--- Passage provided ---
━━━━

Daniel Nwoke

Personal information
- Full name: Daniel Chimezie Nwoke
- Date of birth: 16 June 1983 (age 42)
- Place of birth: Lagos, Nigeria
- Height: 1.89 m (6 ft 2 in)
- Position(s): Striker

Youth career
- Nitel FC

Senior career*
- Years: Team / Apps / (Gls)
- 2001–2002: Naxxar Lions / 17 / (9)
- 2002–2007: Msida Saint-Joseph / 112 / (76)
- 2007–2008: Tampere United / 26 / (6)
- 2008–2009: TPV Tampere
- 2010: PK-35 Vantaa / 17 / (7)
- 2011: Floriana / 12 / (13)
- 2011–2012: Qormi / 9 / (4)

= Daniel Nwoke =

Nigerian footballer

Daniel Nwoke (born 16 June 1983 in Nigeria) is a Nigerian retired professional footballer who is last known to have played for Qormi of the Maltese Premier League from 2011 to 2012.

==Career==

===Malta===

Journeying to Malta for the prevalence of football opportunities there in 2001, Nwoke trialed for Birkirkara that year, which proved unsuccessful.

━━━━

--- Study questions ---
• 1. In the Daniel Nwoke article, which club did he trial for after arriving in Malta in 2001?
• 2. Pick up the Daniel Nwoke article right after its last sentence and keep writing.
The items after this are not needed.

━━━━

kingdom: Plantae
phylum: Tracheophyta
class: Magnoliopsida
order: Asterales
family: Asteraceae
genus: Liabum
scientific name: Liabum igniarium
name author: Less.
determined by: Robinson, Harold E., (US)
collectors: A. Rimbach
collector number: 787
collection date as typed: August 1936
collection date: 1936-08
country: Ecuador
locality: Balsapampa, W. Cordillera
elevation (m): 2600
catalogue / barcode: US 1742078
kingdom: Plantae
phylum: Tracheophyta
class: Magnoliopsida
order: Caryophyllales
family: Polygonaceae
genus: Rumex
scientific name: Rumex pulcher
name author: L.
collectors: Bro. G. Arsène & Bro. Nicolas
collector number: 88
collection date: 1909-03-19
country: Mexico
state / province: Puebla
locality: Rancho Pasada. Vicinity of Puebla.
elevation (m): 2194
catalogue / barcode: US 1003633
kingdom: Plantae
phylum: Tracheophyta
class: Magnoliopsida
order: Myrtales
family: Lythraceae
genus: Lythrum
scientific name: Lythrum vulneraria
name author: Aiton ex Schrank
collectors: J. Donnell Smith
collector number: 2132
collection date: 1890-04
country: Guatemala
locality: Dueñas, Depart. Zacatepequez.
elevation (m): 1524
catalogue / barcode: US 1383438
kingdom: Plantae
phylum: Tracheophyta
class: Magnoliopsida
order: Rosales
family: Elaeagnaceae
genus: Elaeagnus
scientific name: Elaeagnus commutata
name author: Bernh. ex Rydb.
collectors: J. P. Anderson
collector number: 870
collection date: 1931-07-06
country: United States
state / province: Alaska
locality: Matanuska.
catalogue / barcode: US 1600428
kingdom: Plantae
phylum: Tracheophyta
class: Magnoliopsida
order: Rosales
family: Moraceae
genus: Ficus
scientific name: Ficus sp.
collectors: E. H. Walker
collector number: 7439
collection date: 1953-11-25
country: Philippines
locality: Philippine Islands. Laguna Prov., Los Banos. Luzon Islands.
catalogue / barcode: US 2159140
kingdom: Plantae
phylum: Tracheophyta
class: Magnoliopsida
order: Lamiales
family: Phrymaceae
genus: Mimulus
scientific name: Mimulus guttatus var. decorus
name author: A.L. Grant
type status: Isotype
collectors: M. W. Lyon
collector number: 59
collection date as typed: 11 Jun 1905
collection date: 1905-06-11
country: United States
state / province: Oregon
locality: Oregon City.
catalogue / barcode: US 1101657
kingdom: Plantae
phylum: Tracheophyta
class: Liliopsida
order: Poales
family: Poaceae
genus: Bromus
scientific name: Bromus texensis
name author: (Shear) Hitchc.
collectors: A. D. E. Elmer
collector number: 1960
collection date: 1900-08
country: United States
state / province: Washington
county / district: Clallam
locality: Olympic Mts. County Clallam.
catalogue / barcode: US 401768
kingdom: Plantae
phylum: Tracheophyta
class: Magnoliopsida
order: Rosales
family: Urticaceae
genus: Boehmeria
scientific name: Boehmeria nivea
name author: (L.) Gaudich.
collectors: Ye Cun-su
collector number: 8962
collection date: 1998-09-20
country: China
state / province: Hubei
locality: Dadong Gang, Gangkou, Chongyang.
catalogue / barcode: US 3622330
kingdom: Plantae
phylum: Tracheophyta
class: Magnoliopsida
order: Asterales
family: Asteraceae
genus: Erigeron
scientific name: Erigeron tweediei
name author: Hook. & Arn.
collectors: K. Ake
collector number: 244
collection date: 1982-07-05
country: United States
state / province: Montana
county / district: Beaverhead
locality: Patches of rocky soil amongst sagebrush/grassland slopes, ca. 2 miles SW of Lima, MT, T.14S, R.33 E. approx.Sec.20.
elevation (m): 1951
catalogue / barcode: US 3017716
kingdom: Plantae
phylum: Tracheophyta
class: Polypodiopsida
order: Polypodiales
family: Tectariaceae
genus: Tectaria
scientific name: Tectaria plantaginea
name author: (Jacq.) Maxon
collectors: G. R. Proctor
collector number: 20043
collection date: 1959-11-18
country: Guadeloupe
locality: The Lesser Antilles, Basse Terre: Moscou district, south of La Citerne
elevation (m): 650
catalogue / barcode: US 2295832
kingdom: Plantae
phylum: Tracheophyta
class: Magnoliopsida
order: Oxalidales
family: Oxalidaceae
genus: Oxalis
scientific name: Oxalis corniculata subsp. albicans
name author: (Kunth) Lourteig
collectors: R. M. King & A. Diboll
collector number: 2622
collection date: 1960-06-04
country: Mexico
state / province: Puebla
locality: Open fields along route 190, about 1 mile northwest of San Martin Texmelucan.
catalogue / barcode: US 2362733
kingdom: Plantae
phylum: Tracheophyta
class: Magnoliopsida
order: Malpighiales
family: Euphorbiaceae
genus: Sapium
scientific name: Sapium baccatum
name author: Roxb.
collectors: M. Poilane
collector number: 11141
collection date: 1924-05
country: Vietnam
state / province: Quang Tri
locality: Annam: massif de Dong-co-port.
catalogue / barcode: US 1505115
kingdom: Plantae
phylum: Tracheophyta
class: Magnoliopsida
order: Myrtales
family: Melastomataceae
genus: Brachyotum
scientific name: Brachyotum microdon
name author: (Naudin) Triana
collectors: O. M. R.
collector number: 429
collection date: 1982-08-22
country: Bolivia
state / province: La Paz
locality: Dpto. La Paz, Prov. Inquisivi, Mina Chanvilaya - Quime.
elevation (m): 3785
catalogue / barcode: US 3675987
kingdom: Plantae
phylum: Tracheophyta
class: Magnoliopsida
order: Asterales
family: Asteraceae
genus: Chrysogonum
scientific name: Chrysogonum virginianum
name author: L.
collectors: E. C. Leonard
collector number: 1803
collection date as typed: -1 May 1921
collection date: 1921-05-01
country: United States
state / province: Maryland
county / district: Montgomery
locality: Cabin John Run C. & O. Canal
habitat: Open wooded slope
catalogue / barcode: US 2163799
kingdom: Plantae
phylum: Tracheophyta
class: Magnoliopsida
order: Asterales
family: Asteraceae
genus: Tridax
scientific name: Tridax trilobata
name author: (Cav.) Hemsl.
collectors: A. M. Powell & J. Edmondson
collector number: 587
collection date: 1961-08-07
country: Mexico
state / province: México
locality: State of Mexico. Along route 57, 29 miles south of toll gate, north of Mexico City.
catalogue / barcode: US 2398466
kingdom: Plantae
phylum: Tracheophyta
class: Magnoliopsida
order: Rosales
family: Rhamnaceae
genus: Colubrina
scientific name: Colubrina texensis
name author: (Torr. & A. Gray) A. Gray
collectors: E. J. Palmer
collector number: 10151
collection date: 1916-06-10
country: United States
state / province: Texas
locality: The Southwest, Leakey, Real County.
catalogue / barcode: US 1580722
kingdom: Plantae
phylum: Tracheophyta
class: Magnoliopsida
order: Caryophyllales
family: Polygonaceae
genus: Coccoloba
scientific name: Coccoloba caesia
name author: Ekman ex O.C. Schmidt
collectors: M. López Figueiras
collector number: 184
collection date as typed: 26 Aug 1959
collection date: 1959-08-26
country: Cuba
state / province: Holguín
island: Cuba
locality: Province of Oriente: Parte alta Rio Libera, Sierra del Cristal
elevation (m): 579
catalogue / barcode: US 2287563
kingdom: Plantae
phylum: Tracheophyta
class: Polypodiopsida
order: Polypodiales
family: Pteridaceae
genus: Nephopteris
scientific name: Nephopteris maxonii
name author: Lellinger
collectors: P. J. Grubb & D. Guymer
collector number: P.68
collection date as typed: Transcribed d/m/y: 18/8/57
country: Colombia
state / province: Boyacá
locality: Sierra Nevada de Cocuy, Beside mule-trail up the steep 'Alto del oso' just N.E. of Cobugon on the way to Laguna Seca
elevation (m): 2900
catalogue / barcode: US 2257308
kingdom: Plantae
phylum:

━━━━

--- Answers ---
• 1. Birkirkara

• 2.
Nwoke was on the verge of taking up a contract with Pieta Hotspurs in 2005, but the deal fell through.

Attracting foreign interest through his time with Msida, the Nigerian concluded a move to Qormi in 2011, bagging four goals in his first 2 outings and earning the Player of the Month award for January before parting ways with the club in early 2012.

===Finland===

On trial with Tampere United, then of the Finnish Veikkausliiga in 2006,
Nwoke extended his contract in 2008, parting ways with the club in 2009 and trialling with Hämeenlinna in 2012.